Porque falhamos, quando falhamos, onde falhamos?
1. A Lei n.º 23/2007, de 4 de julho, continua a responder ao pressuposto de promover a atração de imigrantes, através dos canais de imigração legais (ao contrário do que acontece em muitos países). Em Portugal haverá umas centenas de milhares de migrantes em processo de regularização, mas muito poucos que tenham entrado em território nacional de forma ilegal. A lei, neste particular, funciona e as alternativas propostas abririam portas para uma imigração ilegal, mais tráfico humano e, nunca, ao fim da imigração.
2. O problema é que o sistema se torna disfuncional após a entrada de potenciais imigrantes em território nacional. Disfuncional, quando o migrante se quer regularizar e não consegue, porque os serviços não dão resposta à quantidade de pedidos de autorização de residência e aos requisitos de verificação e segurança contidos na legislação para a sua atribuição (e estes últimos não podem/devem ser suplantados de forma simplista). Nos últimos anos formou-se a tempestade perfeita nesta etapa do sistema de imigração: muito mais pedidos, menos recursos, menor capacidade de envolver os agentes do Estado no cumprimento da sua missão. Não é alheia a esta confusão a estratégia de restruturação do Serviço de Estrangeiros e Fronteiras (SEF) com os seus parcos avanços e estrondosos recuos, mas, sejamos honestos, o sistema já não funcionava há muito.
3. Num terceiro momento, o sistema de imigração, agora também sistema de integração, volta a falhar. O Alto Comissariado para as Migrações (ACM) não tem agentes ou técnicos no terreno, não tem capilaridade territorial nacional, não tem estrutura que possa organizar a integração social dos imigrantes. De uma boa ideia de há duas décadas chegámos a um impasse na sua missão. Atualmente, pouco ou nada contribui para uma integração dos imigrantes em nenhuma das áreas vitais: mercado de trabalho, habitação, educação ou saúde. É pena.

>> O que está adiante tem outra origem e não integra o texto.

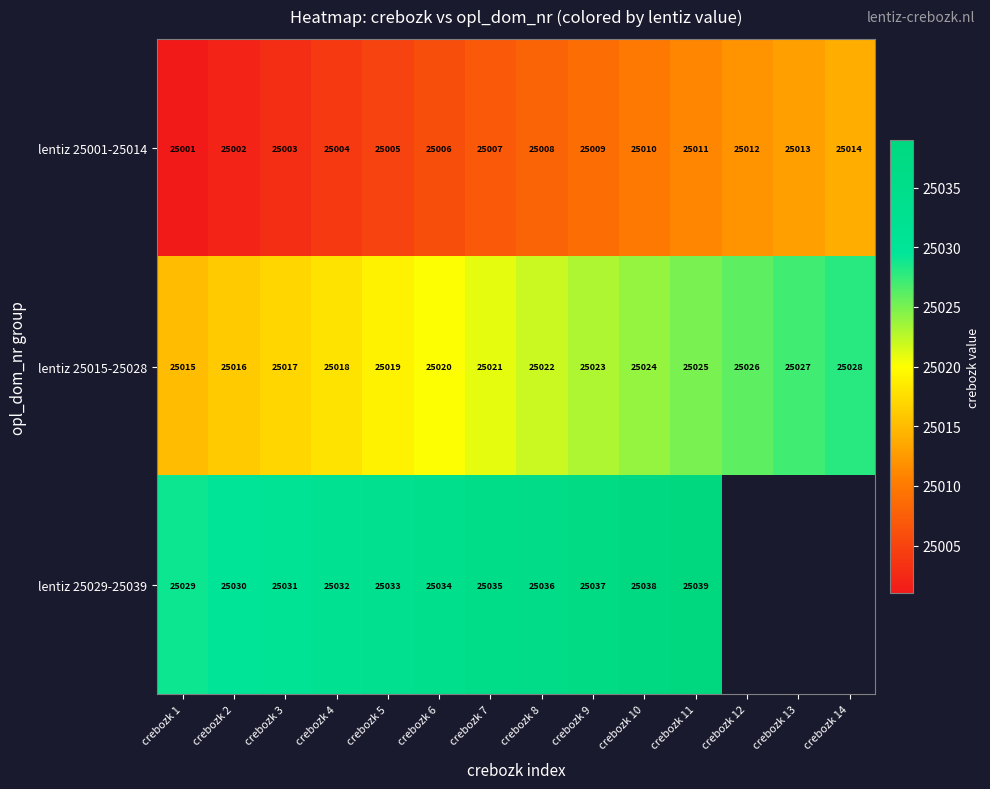

Is the value of lentiz 25015-25028 at crebozk 3 greater than the value of lentiz 25029-25039 at crebozk 3?

No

4. O mercado de trabalho, num momento de quase pleno emprego, anseia por mais e mais trabalhadores e é hoje a carta de chamada mais importante (não são os vistos). Porém, uma estratégia de baixos salários, de exploração laboral e de rotação de mão-de-obra, torna impossível uma integração social para muitos imigrantes. Com parcos rendimentos ficam incapazes de aceder a uma habitação digna, à saúde ou educação e até de aceder ao reagrupamento familiar. Podem até conseguir regularizar o seu estatuto migratório, mas não são capazes de normalizar as suas vidas. Com salários de miséria, a exclusão social destes imigrantes é uma certeza e o seu contributo para a sociedade portuguesa bem menor que o seu potencial.

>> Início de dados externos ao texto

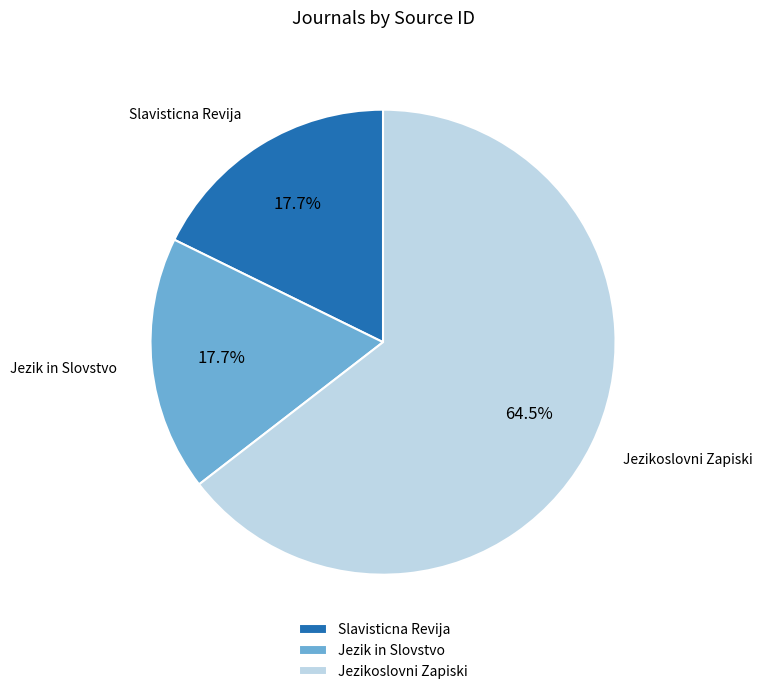

What is the ratio of the value at Slavisticna Revija to the value at Jezikoslovni Zapiski?

0.3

5. Cumprir a promessa de integração social dos imigrantes na sociedade portuguesa é bem mais do que restruturar o SEF ou, ainda mais importante, refundar o ACM. Requer visão e liderança política para desenhar um novo modelo, com novas estruturas capazes de garantir a coordenação e articulação eficaz entre os vários agentes institucionais e a sociedade civil. Requer novos recursos, a mobilização do conhecimento existente, a partilha de boas práticas, diálogo e um consenso político alargado. Enfim, tudo o que estamos a atirar borda fora com a simplificação e radicalização da governação das migrações nas últimas mediáticas semanas.